The administration's challenge will be to manage these disagreements towards compromise and ultimately, consensus without finger-pointing or the old acrimony reemerging, he said.

"One  way forward would be to agree on innovative bilateral initiatives, for instance, a US-India renewable energy partnership, or a US-India bilateral investment treaty that could provide ballast if the US and India continue to disagree on multilateral climate and trade arrangements," he said.

This goal, Feigenbaum said, must be to enhance the scope, quality, and intensity of the US India conversation, "and to do so at every level, not just to rearrange the deck chairs.

"Consider the investment treaty, initiated, then stalled, last year. Doha gets most of the media ink, but even bilateral US-India trade isn't all it can and should be," he added.

The US is India's number one trading partner in goods and services, but India is America's number 17 trading partner, putting it down the list, in a league with countries as small as Belgium, Singapore, and Malaysia.

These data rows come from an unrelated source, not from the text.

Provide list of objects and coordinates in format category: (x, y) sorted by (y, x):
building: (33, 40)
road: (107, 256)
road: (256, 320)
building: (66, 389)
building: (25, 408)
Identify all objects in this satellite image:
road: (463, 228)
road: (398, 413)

"If Washington and New Delhi find Doha negotiations a hard slog, a bilateral treaty with new investor protections would at least help to enhance trade. So, too, would ending some of the structural impediments on both sides: India worries about restrictions on technology export licenses, rising American protectionism, and US visa policies, especially for skilled Indian professionals. The US complains about high investment caps, including in sectors of greatest interest to American firms, such as insurance, retail, and financial services," he said.

"So a rich bilateral agenda on renewable energy, trade, and nonproliferation could provide ballast in the face of disagreements in multilateral negotiations," Feigenbaum said.

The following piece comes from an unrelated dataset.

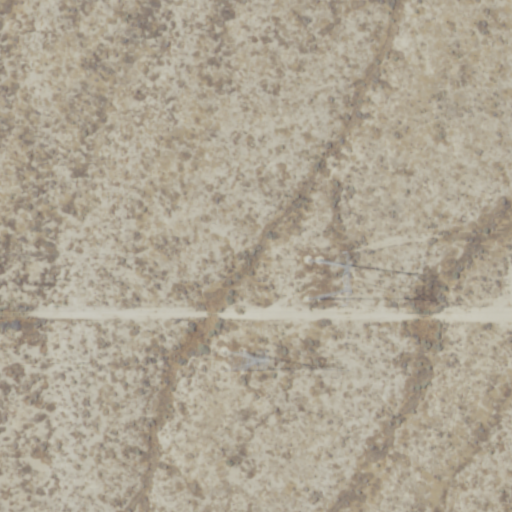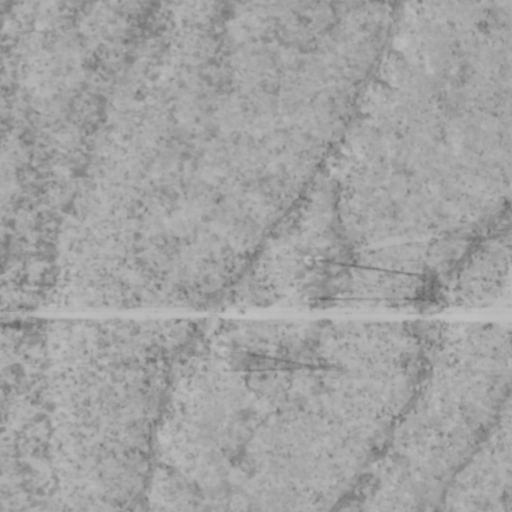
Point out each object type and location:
power tower: (317, 273)
power tower: (234, 361)
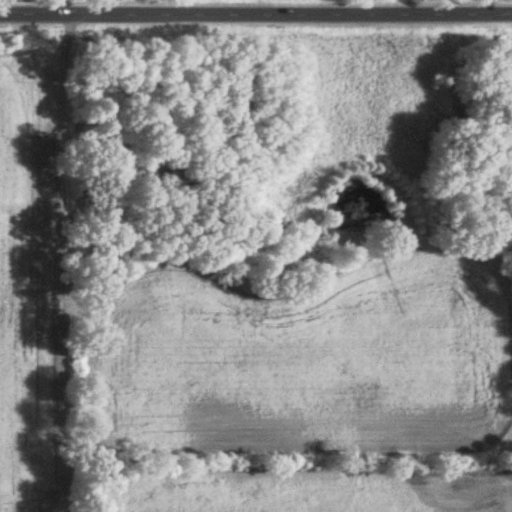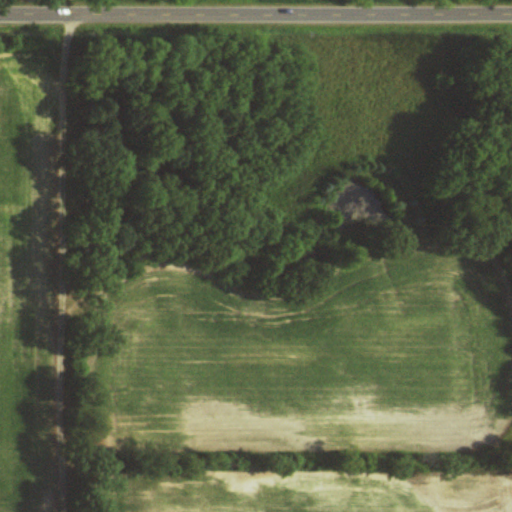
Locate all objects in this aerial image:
road: (256, 16)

He said that Clinton must also seek a more global partnership, "defined by cooperation with an India whose footprint now extends beyond South Asia" – west to the Persian Gulf, south to Africa, and especially east to Pacific Asia, where three emerging powers-India, China, and Japan-are economic partners but, often, strategic rivals.

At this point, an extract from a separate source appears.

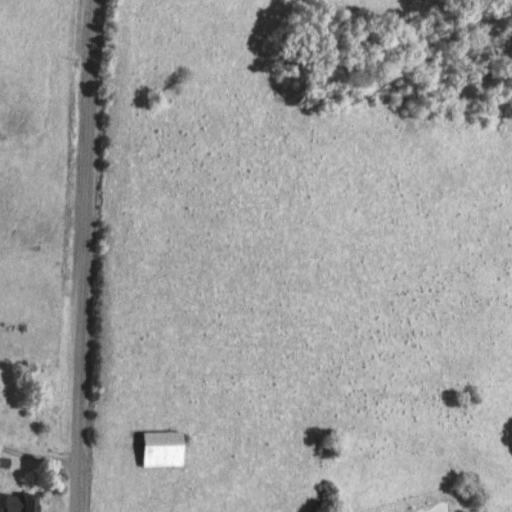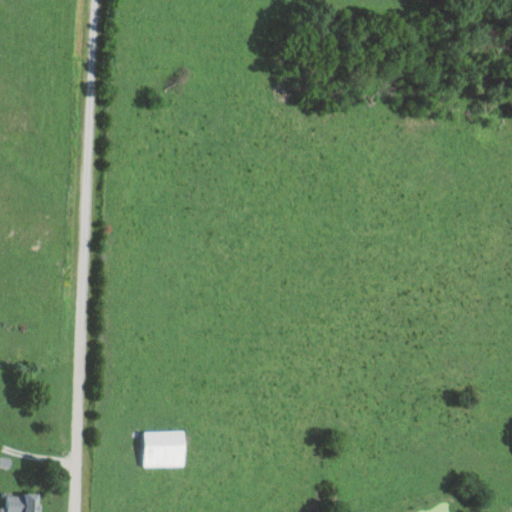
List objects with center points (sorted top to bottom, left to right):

"America's dialogue with India has been less global than with any other major power, even China, with whom the US has held three rounds of dialogue on Africa, three on Central Asia, multiple rounds on South Asia, even a dialogue on Latin America. Not so with India, which last year declined a US proposal for such regional dialogues. Nor do the US and India coordinate their foreign aid, even though India has become a donor to Africa and elsewhere,' he said.

The real test for the US and India will be whether they can turn common interests into complementary policies around the world, he said.

"The hardest challenge will be to do so amid a global recession and at a time when the trends in India's immediate region are very negative – in Pakistan, Afghanistan, and even Nepal. Only two things could substantially derail India from its current positive trajectory: a sustained global economic crisis, and anarchy in its immediate neighborhood," Feigenbaum said.

"Even as Clinton seeks an enhanced partnership with an emerging India and hopefully resists the old American temptation to link US-India relations to India-Pakistan relations – she needs to grapple with both possibilities, but to do so in close partnership with New Delhi," he said.

For fifty years until the late 1990s, the US mostly ignored India, treating it as a South Asian regional power with little weight on the global stage. India's anemic rate of growth gave it little stake in the global economy, he pointed out.
Its nonaligned foreign policy made diplomatic coordination difficult.

To the extent Washington focused on India at all, too often its spotlight shined solely on the India-Pakistan relationship: their rivalry, military competition, dueling nuclear weapons programs, and their several wars.

Now, Clinton visits a very different-and transforming-India. More than a decade of rapid growth has made India a major world economy, on track to be a top-five global economy by 2030, and the world's fourth-largest oil importer by 2025, behind only the United States, China, and Japan.

'The US needs to forge consensus with an emerging, and increasingly assertive, India whose footprint now extends from East Asia to Africa but which remains burdened by considerable unrealised potential, not least as a result of its crushing poverty at home," he said.